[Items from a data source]
⁂
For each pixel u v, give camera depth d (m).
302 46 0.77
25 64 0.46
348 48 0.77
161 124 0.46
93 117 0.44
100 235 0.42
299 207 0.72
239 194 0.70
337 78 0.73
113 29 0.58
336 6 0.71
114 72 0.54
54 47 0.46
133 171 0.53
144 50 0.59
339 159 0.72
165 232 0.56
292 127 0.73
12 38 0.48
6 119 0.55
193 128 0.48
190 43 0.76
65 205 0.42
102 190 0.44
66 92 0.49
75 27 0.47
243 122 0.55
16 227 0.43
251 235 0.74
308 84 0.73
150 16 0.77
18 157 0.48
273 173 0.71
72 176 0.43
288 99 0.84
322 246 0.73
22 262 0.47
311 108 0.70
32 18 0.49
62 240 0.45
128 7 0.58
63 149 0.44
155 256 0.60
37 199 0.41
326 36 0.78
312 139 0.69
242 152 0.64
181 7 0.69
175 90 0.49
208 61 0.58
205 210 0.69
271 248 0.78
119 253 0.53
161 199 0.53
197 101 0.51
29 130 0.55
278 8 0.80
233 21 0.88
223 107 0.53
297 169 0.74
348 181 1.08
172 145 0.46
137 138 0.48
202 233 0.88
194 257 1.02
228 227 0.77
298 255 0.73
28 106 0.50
⁂
> Assignment: The full set of entries above should be given again exactly.

> Solved exercise:
For each pixel u v, give camera depth d (m).
302 46 0.77
25 64 0.46
348 48 0.77
161 124 0.46
93 117 0.44
100 235 0.42
299 207 0.72
239 194 0.70
337 78 0.73
113 29 0.58
336 6 0.71
114 72 0.54
54 47 0.46
133 171 0.53
144 50 0.59
339 159 0.72
165 232 0.56
292 127 0.73
12 38 0.48
6 119 0.55
193 128 0.48
190 43 0.76
65 205 0.42
102 190 0.44
66 92 0.49
75 27 0.47
243 122 0.55
16 227 0.43
251 235 0.74
308 84 0.73
150 16 0.77
18 157 0.48
273 173 0.71
72 176 0.43
288 99 0.84
322 246 0.73
22 262 0.47
311 108 0.70
32 18 0.49
62 240 0.45
128 7 0.58
63 149 0.44
155 256 0.60
37 199 0.41
326 36 0.78
312 139 0.69
242 152 0.64
181 7 0.69
175 90 0.49
208 61 0.58
205 210 0.69
271 248 0.78
119 253 0.53
161 199 0.53
197 101 0.51
29 130 0.55
278 8 0.80
233 21 0.88
223 107 0.53
297 169 0.74
348 181 1.08
172 145 0.46
137 138 0.48
202 233 0.88
194 257 1.02
228 227 0.77
298 255 0.73
28 106 0.50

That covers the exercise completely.